→ INPUT DATA
=== Section Start ===

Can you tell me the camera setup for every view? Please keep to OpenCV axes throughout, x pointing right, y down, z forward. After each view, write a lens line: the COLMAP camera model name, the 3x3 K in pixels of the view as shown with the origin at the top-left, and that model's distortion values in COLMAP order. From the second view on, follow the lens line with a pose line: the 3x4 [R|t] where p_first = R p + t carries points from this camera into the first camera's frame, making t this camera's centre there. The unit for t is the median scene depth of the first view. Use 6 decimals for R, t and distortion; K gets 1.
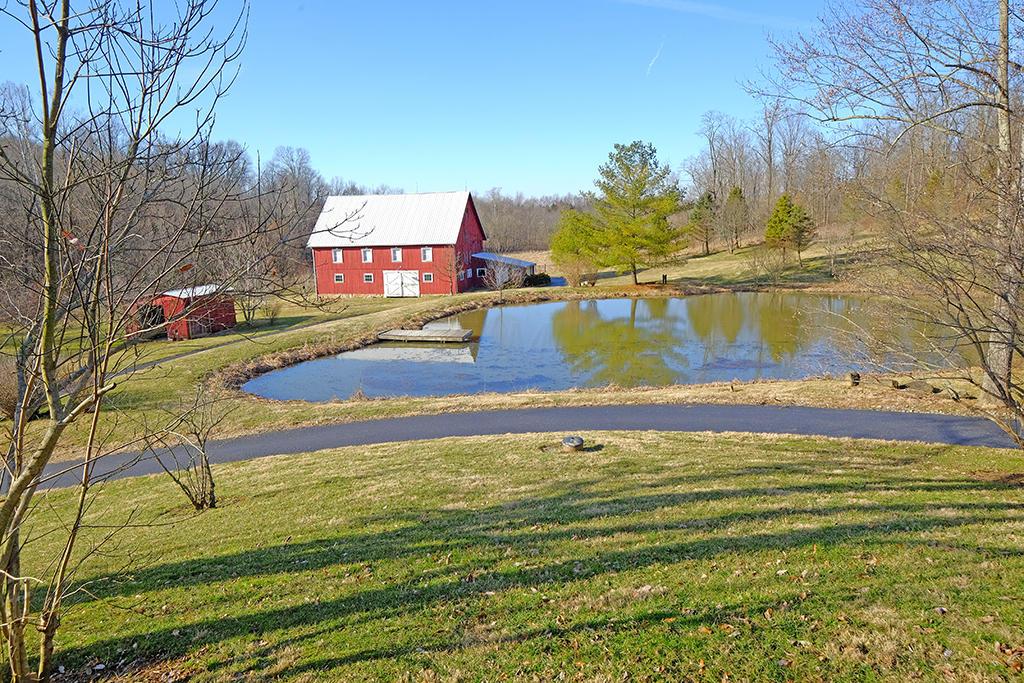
lens RADIAL K [[679.3, 0, 508.9], [0, 679.3, 342.3], [0, 0, 1]] dist [-0.006522, -0.002306]
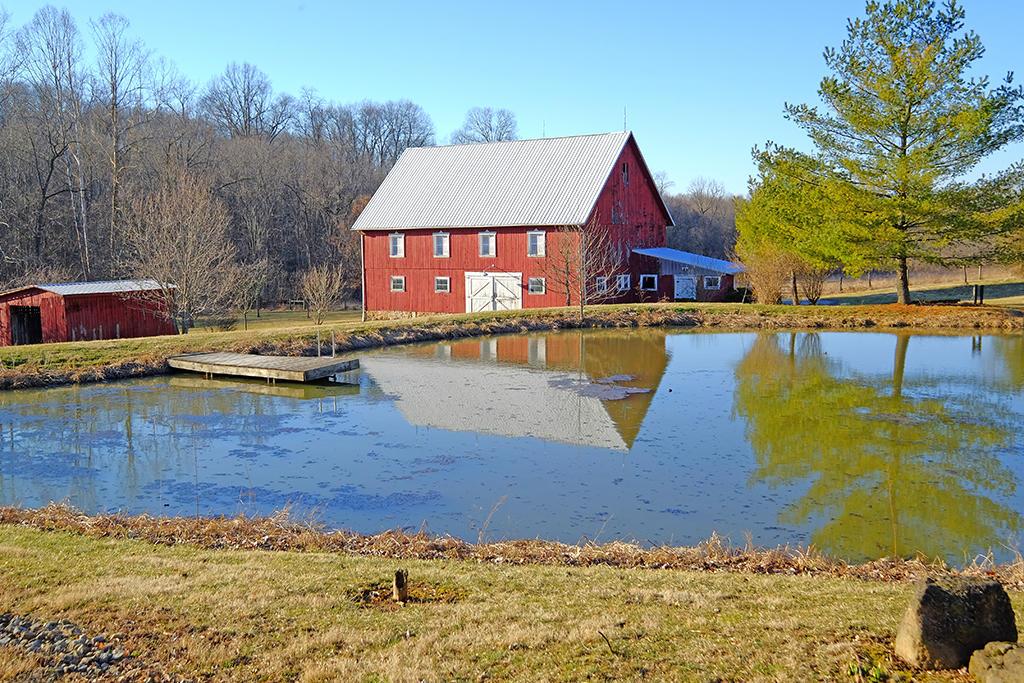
lens RADIAL K [[1049.4, 0, 515.0], [0, 1049.4, 339.4], [0, 0, 1]] dist [0.017201, 0.000000]
pose [[0.947352, 0.044368, -0.317105, 0.132200], [-0.068207, 0.995586, -0.064473, 0.003055], [0.312844, 0.082707, 0.946197, 0.198812]]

=== Section End ===

→ ASSIGNED TASK
Print the entire listing precisely as written, omitting the images it holds.

→ SOLUTION TO THE PROBLEM
Can you tell me the camera setup for every view? Please keep to OpenCV axes throughout, x pointing right, y down, z forward. After each view, write a lens line: the COLMAP camera model name, the 3x3 K in pixels of the view as shown with the origin at the top-left, and that model's distortion values in COLMAP order. From the second view on, follow the lens line with a pose line: the 3x4 [R|t] where p_first = R p + t carries points from this camera into the first camera's frame, making t this camera's centre there. The unit for t is the median scene depth of the first view. Use 6 decimals for R, t and distortion; K gets 1.
lens RADIAL K [[679.3, 0, 508.9], [0, 679.3, 342.3], [0, 0, 1]] dist [-0.006522, -0.002306]
lens RADIAL K [[1049.4, 0, 515.0], [0, 1049.4, 339.4], [0, 0, 1]] dist [0.017201, 0.000000]
pose [[0.947352, 0.044368, -0.317105, 0.132200], [-0.068207, 0.995586, -0.064473, 0.003055], [0.312844, 0.082707, 0.946197, 0.198812]]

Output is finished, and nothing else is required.